Sen. Bernie Sanders sits in the shade on the Senate steps yesterday after an all-night "vote-a-rama" on the Inflation Reduction Act.
5. 🚚 Two Americas Index: Why we move

Democrats thinking about moving to another state are about twice as likely to consider blue states than red or swing states.
- Republicans' preference for red states is even more pronounced, Axios managing editors Margaret Talev and David Nather write from our Axios-Ipsos Two Americas Index.
Why it matters: Ideological self-segregation is only accelerating in these inflationary, post-Roe times.
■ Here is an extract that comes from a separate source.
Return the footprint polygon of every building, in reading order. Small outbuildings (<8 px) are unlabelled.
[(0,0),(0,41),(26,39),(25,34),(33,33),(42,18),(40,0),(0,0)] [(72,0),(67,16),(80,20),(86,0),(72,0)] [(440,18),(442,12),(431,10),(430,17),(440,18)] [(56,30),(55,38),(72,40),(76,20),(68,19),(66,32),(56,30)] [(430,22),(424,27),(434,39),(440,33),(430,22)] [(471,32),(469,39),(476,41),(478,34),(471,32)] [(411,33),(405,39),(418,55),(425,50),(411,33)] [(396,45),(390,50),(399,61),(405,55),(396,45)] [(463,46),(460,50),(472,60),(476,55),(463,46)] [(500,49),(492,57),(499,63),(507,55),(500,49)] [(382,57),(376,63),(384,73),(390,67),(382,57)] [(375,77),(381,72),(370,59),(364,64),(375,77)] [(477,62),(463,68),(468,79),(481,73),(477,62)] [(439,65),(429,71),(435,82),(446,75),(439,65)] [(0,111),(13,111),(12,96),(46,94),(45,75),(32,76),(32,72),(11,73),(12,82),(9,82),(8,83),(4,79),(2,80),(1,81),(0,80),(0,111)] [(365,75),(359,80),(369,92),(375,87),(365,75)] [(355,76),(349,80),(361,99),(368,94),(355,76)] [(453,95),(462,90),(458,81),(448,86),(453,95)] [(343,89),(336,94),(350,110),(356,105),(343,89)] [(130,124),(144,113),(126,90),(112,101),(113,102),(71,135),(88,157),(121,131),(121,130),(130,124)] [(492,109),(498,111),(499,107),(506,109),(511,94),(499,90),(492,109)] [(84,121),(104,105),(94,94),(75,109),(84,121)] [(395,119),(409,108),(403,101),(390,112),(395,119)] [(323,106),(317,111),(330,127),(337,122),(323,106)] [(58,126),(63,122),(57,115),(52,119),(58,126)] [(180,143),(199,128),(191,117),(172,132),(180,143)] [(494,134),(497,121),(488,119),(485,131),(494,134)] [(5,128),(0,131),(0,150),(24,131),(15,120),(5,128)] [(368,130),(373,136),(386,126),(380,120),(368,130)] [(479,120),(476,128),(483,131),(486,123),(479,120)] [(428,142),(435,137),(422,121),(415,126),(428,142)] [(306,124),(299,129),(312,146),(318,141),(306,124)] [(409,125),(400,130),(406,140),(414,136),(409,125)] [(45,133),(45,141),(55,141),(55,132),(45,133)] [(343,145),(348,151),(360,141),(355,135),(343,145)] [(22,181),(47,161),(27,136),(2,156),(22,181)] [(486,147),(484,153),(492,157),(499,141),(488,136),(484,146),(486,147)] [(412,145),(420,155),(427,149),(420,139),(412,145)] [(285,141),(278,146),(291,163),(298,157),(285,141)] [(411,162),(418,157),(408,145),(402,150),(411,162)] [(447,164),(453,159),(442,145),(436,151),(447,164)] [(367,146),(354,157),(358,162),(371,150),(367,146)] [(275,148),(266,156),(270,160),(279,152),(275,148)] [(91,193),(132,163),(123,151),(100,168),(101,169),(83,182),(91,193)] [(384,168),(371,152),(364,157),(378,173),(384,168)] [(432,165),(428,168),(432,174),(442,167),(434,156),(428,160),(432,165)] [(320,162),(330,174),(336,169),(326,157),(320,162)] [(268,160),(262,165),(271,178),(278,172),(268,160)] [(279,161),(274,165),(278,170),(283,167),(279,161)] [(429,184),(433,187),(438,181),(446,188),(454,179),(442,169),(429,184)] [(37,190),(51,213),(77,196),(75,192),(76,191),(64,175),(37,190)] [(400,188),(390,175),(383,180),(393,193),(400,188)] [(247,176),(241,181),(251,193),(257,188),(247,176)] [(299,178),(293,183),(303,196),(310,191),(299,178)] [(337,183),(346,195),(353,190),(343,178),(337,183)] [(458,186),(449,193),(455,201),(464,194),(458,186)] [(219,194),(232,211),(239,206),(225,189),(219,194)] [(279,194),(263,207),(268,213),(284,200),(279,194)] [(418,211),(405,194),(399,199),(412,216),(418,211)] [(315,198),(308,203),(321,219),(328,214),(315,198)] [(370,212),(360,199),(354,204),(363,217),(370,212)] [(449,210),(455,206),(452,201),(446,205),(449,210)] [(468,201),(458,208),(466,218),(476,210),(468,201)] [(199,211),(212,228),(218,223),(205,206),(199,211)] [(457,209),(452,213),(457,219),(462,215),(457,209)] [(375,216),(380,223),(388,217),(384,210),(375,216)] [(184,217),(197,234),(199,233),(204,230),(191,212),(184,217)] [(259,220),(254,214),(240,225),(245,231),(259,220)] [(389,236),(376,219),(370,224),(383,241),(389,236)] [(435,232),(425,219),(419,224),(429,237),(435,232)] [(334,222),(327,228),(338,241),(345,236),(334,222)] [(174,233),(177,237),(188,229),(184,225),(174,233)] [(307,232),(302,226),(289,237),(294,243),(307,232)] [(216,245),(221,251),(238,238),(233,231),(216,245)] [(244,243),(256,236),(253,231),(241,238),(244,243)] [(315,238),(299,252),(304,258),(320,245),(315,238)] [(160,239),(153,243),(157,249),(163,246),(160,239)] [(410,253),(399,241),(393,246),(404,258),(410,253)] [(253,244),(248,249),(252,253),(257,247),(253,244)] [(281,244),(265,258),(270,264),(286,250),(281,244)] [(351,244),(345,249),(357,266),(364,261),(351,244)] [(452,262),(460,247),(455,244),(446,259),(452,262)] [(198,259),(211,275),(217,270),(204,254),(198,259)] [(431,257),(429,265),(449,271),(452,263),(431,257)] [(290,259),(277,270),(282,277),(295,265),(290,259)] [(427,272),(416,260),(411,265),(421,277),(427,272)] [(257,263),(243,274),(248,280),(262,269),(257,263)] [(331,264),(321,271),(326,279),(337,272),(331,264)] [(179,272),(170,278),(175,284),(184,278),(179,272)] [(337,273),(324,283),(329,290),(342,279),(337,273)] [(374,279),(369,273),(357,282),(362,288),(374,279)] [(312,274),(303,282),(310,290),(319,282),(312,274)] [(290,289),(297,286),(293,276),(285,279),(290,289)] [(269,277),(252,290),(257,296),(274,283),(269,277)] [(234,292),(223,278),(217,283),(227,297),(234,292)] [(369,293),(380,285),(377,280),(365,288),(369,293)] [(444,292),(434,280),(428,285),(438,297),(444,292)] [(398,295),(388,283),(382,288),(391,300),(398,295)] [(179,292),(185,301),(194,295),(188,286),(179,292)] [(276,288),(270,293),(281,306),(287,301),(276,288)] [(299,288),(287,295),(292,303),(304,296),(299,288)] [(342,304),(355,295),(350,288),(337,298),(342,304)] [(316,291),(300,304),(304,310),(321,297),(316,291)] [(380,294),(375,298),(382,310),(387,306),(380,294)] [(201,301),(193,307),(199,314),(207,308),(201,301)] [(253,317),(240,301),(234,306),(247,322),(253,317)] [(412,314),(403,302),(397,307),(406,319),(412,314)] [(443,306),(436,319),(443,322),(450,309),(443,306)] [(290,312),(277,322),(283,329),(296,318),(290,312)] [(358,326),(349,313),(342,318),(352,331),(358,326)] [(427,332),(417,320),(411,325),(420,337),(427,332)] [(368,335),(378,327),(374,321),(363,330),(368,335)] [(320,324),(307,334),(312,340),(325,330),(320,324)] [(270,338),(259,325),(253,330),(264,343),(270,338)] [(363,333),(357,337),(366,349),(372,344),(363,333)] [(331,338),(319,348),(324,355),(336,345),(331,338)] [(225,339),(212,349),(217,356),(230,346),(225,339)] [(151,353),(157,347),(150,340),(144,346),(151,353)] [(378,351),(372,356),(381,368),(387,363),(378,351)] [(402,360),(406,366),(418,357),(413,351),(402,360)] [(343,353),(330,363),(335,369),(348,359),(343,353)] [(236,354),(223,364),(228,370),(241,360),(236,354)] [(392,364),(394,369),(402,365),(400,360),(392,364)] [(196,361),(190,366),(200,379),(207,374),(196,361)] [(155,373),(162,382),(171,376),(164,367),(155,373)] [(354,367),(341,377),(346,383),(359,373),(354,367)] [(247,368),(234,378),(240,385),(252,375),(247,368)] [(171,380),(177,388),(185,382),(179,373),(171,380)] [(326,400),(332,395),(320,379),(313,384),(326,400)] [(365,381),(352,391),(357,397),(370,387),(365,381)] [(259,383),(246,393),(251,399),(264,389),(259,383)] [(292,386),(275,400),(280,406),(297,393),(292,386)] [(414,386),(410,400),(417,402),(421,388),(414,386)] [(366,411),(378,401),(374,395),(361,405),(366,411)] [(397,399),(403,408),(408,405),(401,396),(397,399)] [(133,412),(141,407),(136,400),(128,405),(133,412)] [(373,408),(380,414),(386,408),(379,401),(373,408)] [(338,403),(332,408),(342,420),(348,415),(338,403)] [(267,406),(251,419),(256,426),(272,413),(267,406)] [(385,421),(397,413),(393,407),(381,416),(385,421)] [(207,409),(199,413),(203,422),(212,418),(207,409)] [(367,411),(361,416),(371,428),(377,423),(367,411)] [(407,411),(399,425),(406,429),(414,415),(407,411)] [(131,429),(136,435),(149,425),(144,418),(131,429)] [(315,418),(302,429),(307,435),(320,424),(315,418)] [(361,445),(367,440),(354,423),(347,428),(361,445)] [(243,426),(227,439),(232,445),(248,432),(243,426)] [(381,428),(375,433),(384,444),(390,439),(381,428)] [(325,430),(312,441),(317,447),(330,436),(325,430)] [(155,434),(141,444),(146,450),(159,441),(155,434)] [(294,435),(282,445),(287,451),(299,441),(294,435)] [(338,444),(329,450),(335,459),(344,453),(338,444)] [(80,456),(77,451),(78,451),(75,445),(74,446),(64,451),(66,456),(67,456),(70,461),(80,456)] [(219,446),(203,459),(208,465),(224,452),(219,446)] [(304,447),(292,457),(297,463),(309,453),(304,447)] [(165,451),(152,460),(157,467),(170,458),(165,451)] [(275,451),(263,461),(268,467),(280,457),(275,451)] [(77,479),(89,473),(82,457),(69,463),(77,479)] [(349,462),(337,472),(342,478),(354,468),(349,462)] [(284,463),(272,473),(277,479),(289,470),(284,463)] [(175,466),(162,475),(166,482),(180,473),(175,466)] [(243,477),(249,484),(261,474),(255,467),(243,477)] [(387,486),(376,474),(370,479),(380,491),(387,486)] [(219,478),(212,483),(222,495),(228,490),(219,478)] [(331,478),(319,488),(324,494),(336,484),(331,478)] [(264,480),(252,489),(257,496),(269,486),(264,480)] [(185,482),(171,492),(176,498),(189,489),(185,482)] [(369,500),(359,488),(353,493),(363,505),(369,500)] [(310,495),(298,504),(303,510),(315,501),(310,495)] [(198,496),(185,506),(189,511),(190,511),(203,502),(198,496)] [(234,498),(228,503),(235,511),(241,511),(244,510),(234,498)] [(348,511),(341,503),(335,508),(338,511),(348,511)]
- "[P]eople look to be going to a safe space ... for their ideological identity," Ipsos pollster and senior vice president Chris Jackson said.
By the numbers: Republicans were more likely to consider moving to red states (51%) than blue states (20%) or swing states (28%).
- Democrats were more likely to consider moving to blue states (48%) than red states (25%) or swing states (27%).
Abortion rights, racial equality and LGBTQ protections were key factors influencing Democrats' decision-making.
- Republicans were more likely to be motivated by lower taxes.
Between the lines: Politics isn't the main reason people consider moving to another state. The biggest drivers are economic — cost of living and jobs, or personal or family reasons, the poll found.
The intrigue: 38% of respondents eyeing a move said they were interested in a state where their vote would "count" more.
6. 📚 Quote for the road

Bestselling author Stephen King, 74, when asked to identify himself in federal court in Washington last week, as he testified in an antitrust case against the merger of Penguin Random House and Simon & Schuster:
"My name is Stephen King. I'm a freelance writer."